Well, my original plan on getting through this dry spell was to create this blog, hoping some people might see it, and engage in it, and, in turn, me. But honestly, I think I'm going to keep on blogging, Not for the others, but for me. But without activities to actively engage in, I find myself lost and depressed. Like today was ok, I had a list of things I needed to do, and most of that got resolved, but the rest of the day was just me lounging around. I do plan on hanging out with a friend wednesday, and my bible study is tomorrow, but other than the two days I work I struggle to keep from getting depressed. I guess I got nothing more to say for today.

Sunday, July 14, 2019

First Blog!

Hi friends. First time blogger, but I'm not new to the writing scene. I've had my own writing domain before. I have a long journey ahead of me (and dont we all). I feel I should start out by being real.

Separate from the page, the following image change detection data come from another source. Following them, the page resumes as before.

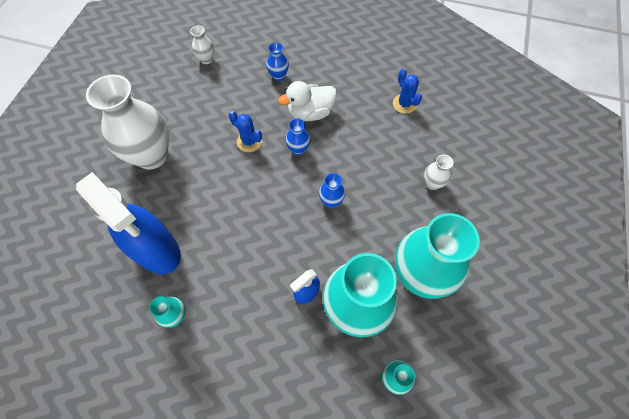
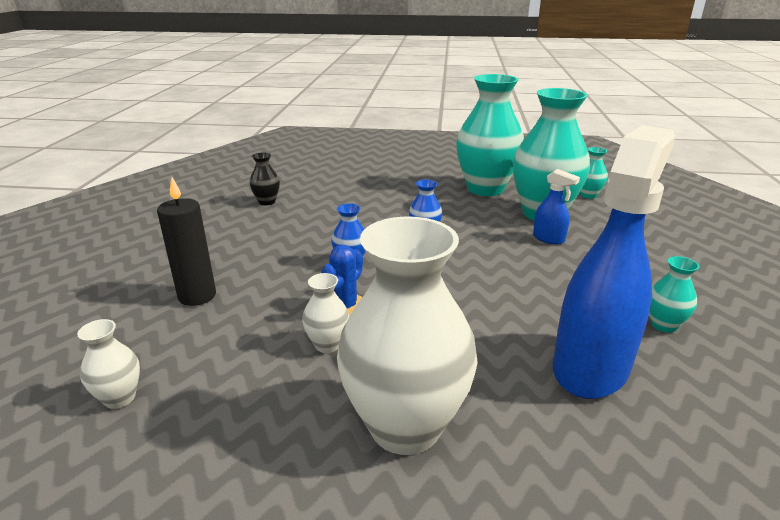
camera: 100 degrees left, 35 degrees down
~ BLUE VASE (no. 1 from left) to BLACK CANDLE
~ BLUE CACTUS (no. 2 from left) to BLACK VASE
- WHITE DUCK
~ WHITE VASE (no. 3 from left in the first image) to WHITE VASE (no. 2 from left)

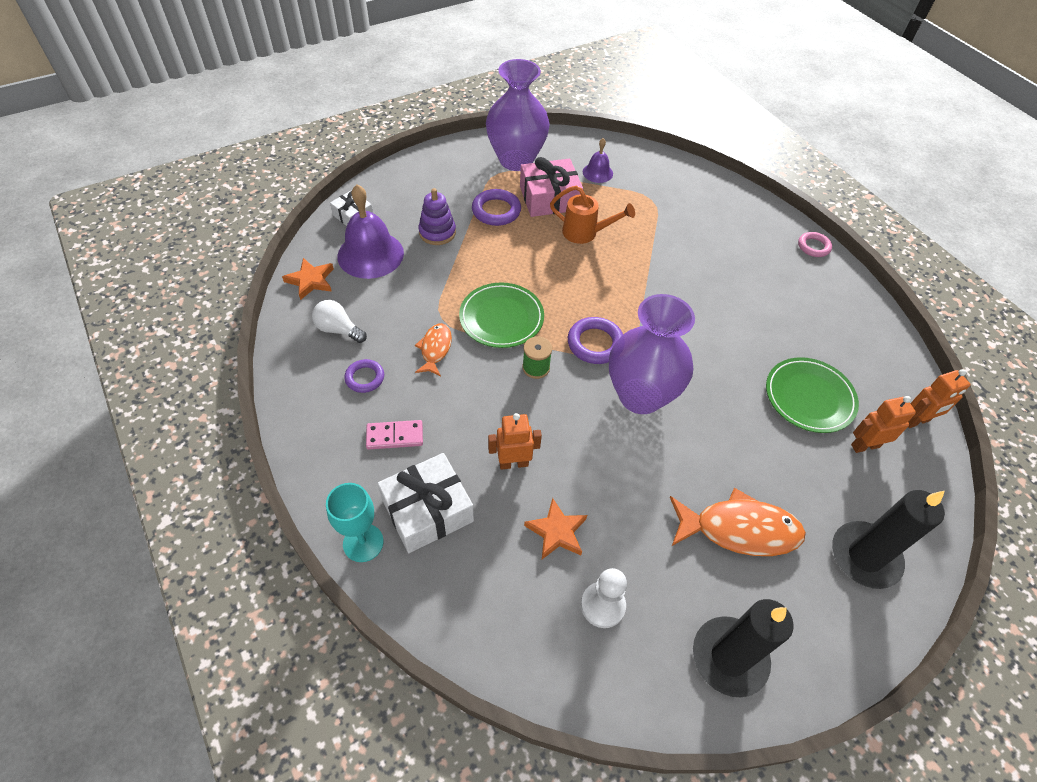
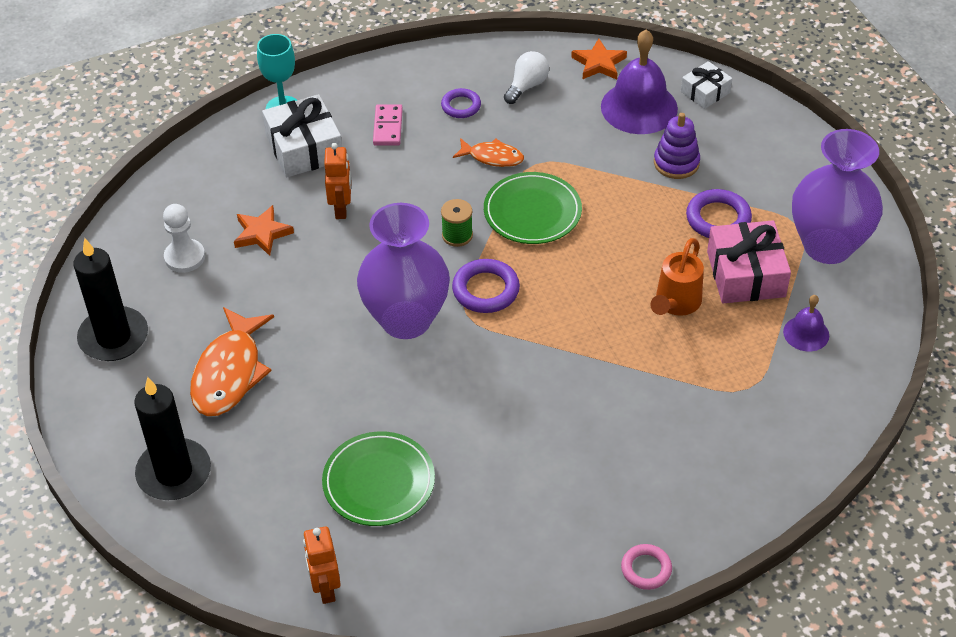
camera: 100 degrees right, 5 degrees down
- ORANGE ROBOT (no. 2 from left)

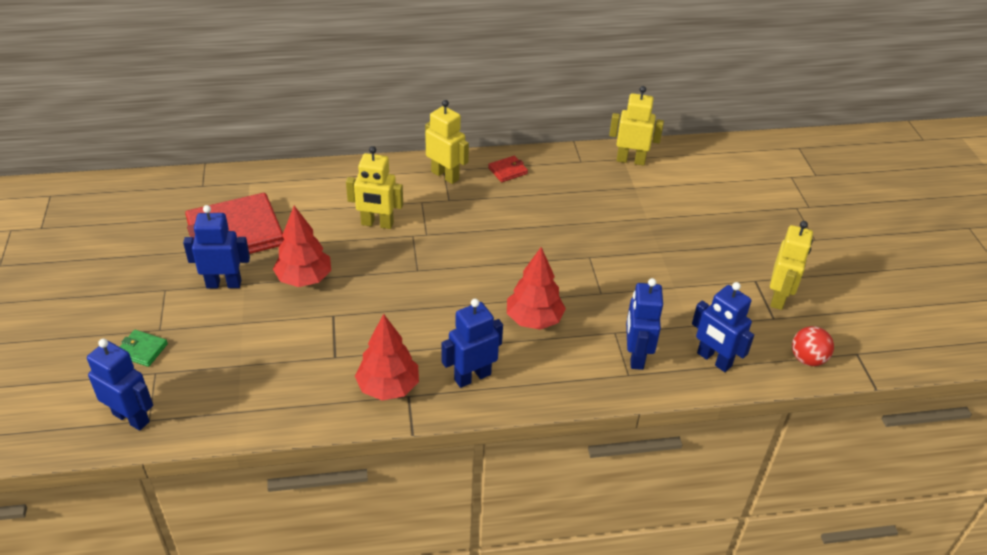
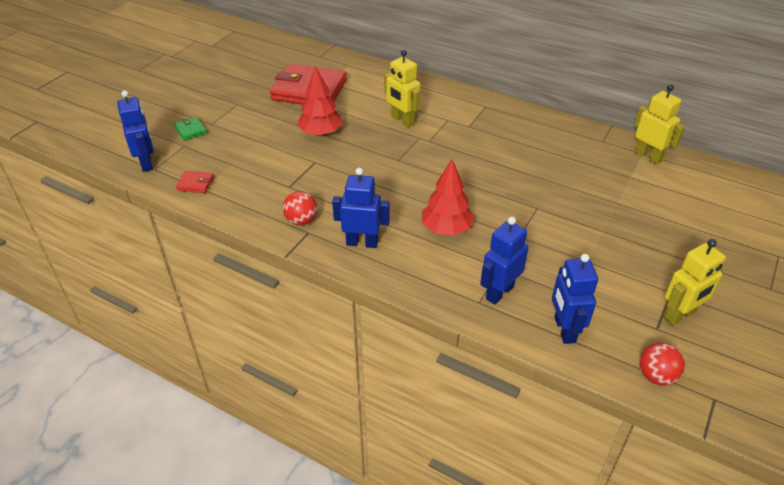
camera: 40 degrees right, 0 degrees up
- YELLOW ROBOT (no. 2 from left)
~ RED WALLET (no. 2 from left in the first image) to RED WALLET (no. 1 from left)
- BLUE ROBOT (no. 2 from left)
~ RED TREE (no. 2 from left) to RED BALL (no. 1 from left)

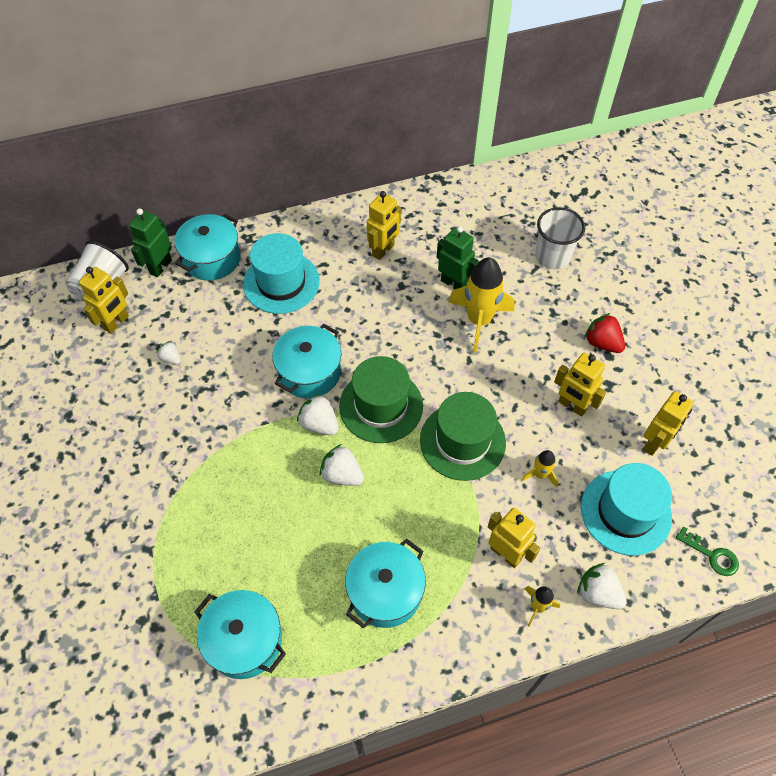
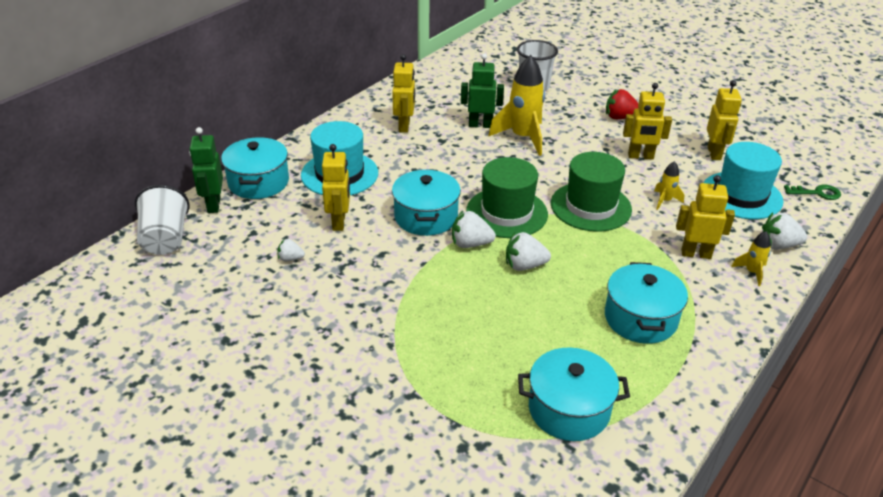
camera: 35 degrees left, 20 degrees down
~ YELLOW ROBOT (no. 1 from left)

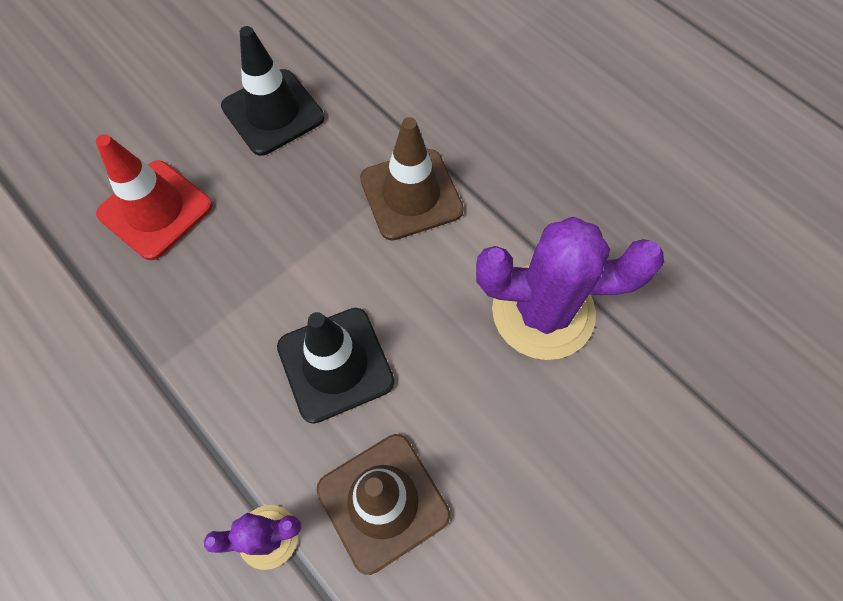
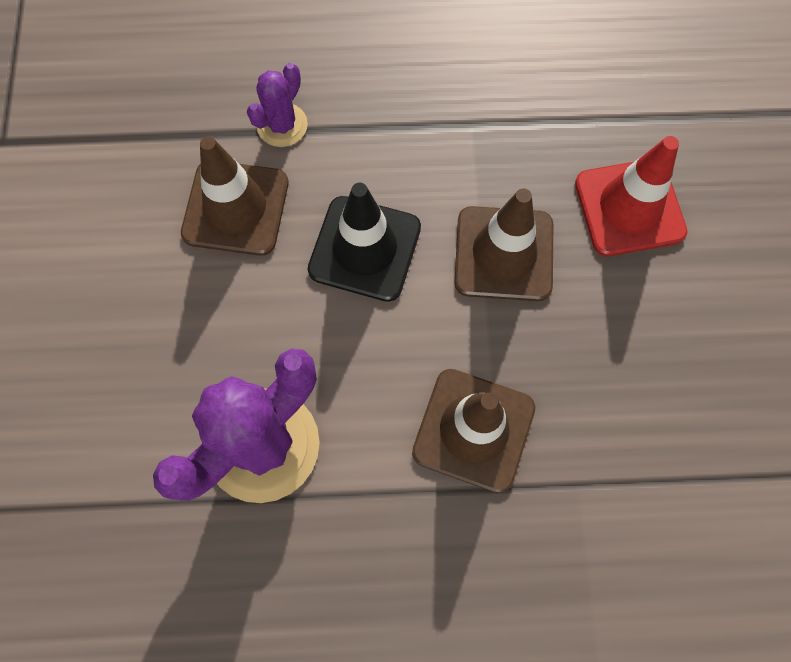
camera: 130 degrees right, 5 degrees up
- BLACK TRAFFIC CONE (no. 1 from left)
+ BROWN TRAFFIC CONE (no. 3 from left)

I was first hospitalized when I was a teenager and due to an onset of late puberty was diagnosed schizo-effective bipolar disorder. I never really felt like I belonged anywhere in society, let alone my schools. So when I was told I had a mental disability that would literally HAUNT me for the rest of my life, I was petrified. The next 8 years was spent weaving in and out of jobs, career choices, bad friends and their influences, trying to find where I belong. Meanwhile, I was drifting further away from the church, my faith, and my god-given purpose; a purpose I still dont know for certain, mind you.

Fast forward to now.

I'm a little more happier because in my latest hospital stay, I met a nice christian man. He had the love of the LORD in his heart, and it was strong enough to set me free. Since then, we hang out weekly, refusing to let time sever a good friendship. We help with each others illness so we stay stable. This, on top my medications and doctors visits keeps me out of the hospital and its been 8 months since I left. I also go to a support group, so I have found some new friends who honestly care about my wellbeing. I have also returned to church. Not my childhood church, a new, nondenominational one. Right by my house! I loved it instantly.

However...

I am in a reappealing process for getting SSD. Buuuut...I was told by my lawyer it would raise red flags to work part-time and school part-time. So, instead of starting my social work program by next Fall, I will have to wait probably another year. Fun. Why would God be putting me through this hassle, making me wait to get my school done and my life started? I dont know. But I know this. I've been in a worse place. And I will find a routine that gets me through this. Expect lots of updates, as well as additional blogs, poetry, and anything else I pour out on here. Okay, I've been on here enough for the night. More stuff to come.